The small fishing town providing Japan’s nuclear litmus test
In the sleepy coastal town of Kaminoseki, population circa 3,000, one of Japan’s most divisive political debates – the future of nuclear power – is being played out in microcosm
The views from the sleepy coastal town of Kaminoseki could not be more contrasting. From the tip of the Murotsu peninsula on Japan’s Honshu island, one can glimpse the country’s pre-industrial past on an islet just a few kilometres offshore.
There, on Iwaishima, an elderly and dwindling population now down to just a few hundred fishermen, cling to a traditional way of life with little to disturb them bar the mating calls of migratory murrelets.
The view from Iwaishima is different. When the fishermen look back to the mainland they see the site of a long-stalled development that they say threatens far more than their rural idyll. It is here that one of Japan’s most divisive political debates – that regarding the future of nuclear power – is being played out in microcosm.

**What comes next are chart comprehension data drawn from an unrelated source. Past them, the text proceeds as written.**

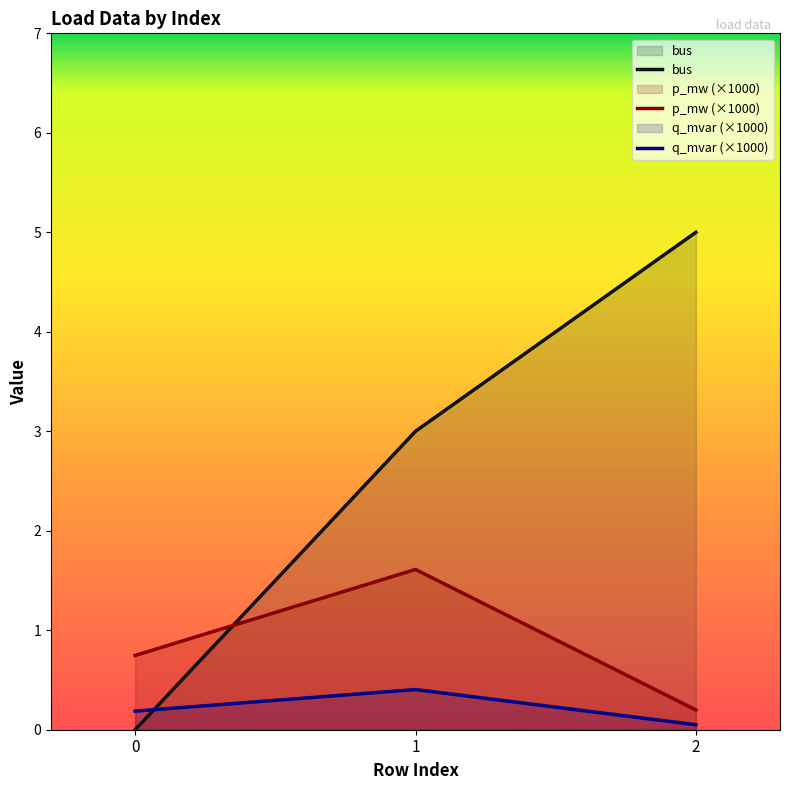

Reading left to right, extract all data points from this chart.

bus: 0.0	3.0	5.0
p_mw (×1000): 0.7	1.6	0.2
q_mvar (×1000): 0.2	0.4	0.0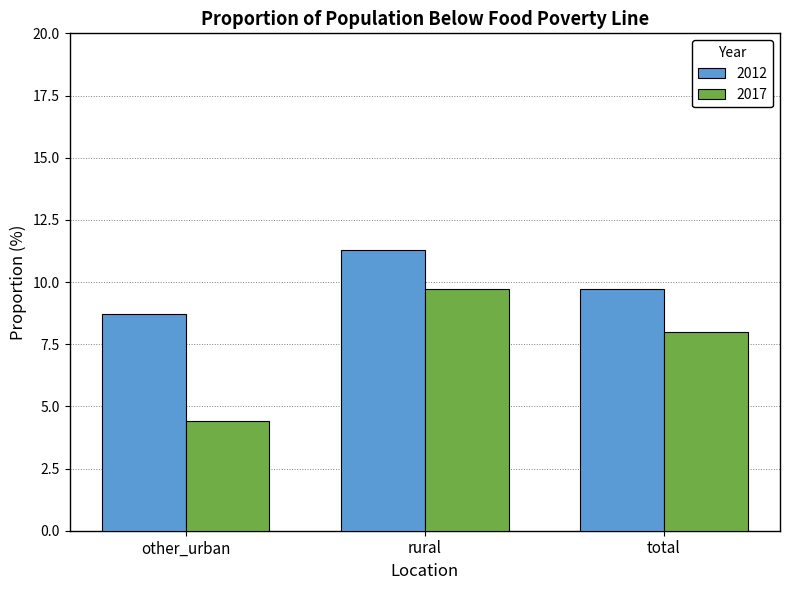

What is the greatest value displayed?

11.3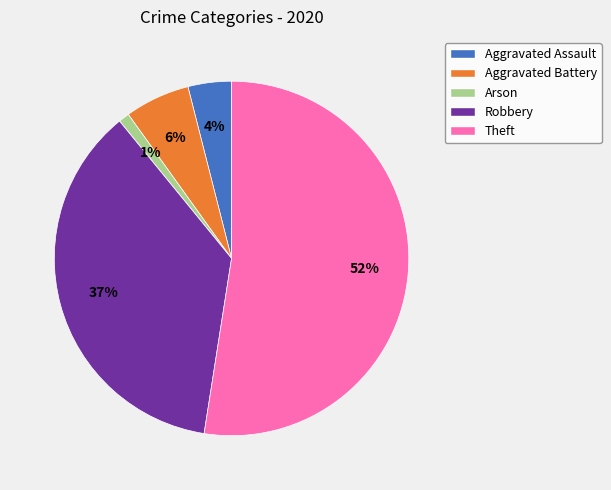

To the nearest percent, what is the difference between the largest and smallest slice percentages?

52%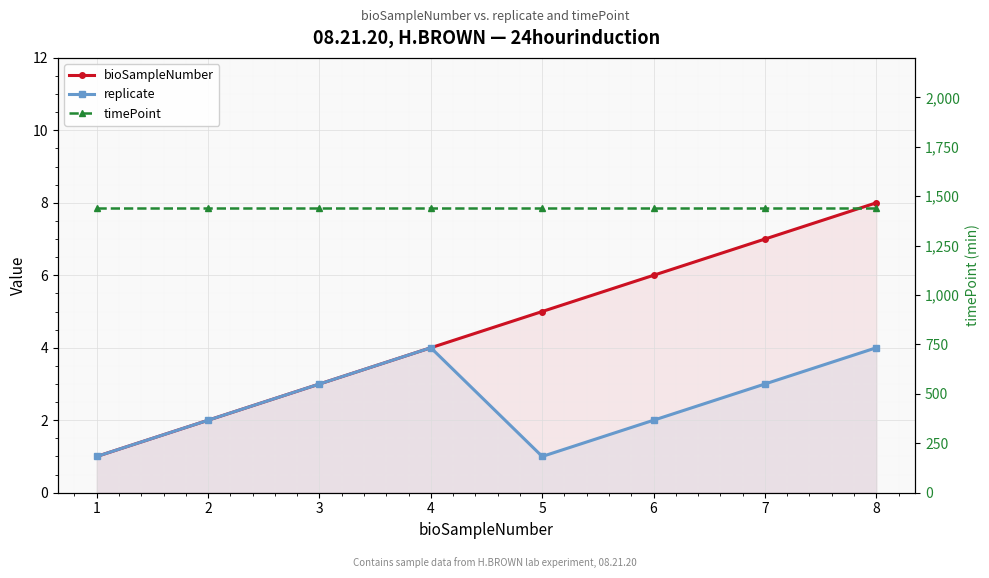

Does the chart display data point markers on the line(s)?

Yes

For the past 35 years, plans for twin nuclear reactors on mainland Kaminoseki have split opinion in this town of population roughly 3,000. When the plans were first unveiled by the Chugoku Electric Power Company in 1982, many on the mainland were wooed by financial incentives that included offers of compensation for the loss of fishing grounds. But those on Iwaishima have always remained almost unanimously opposed, staging protests on hundreds of occasions since then.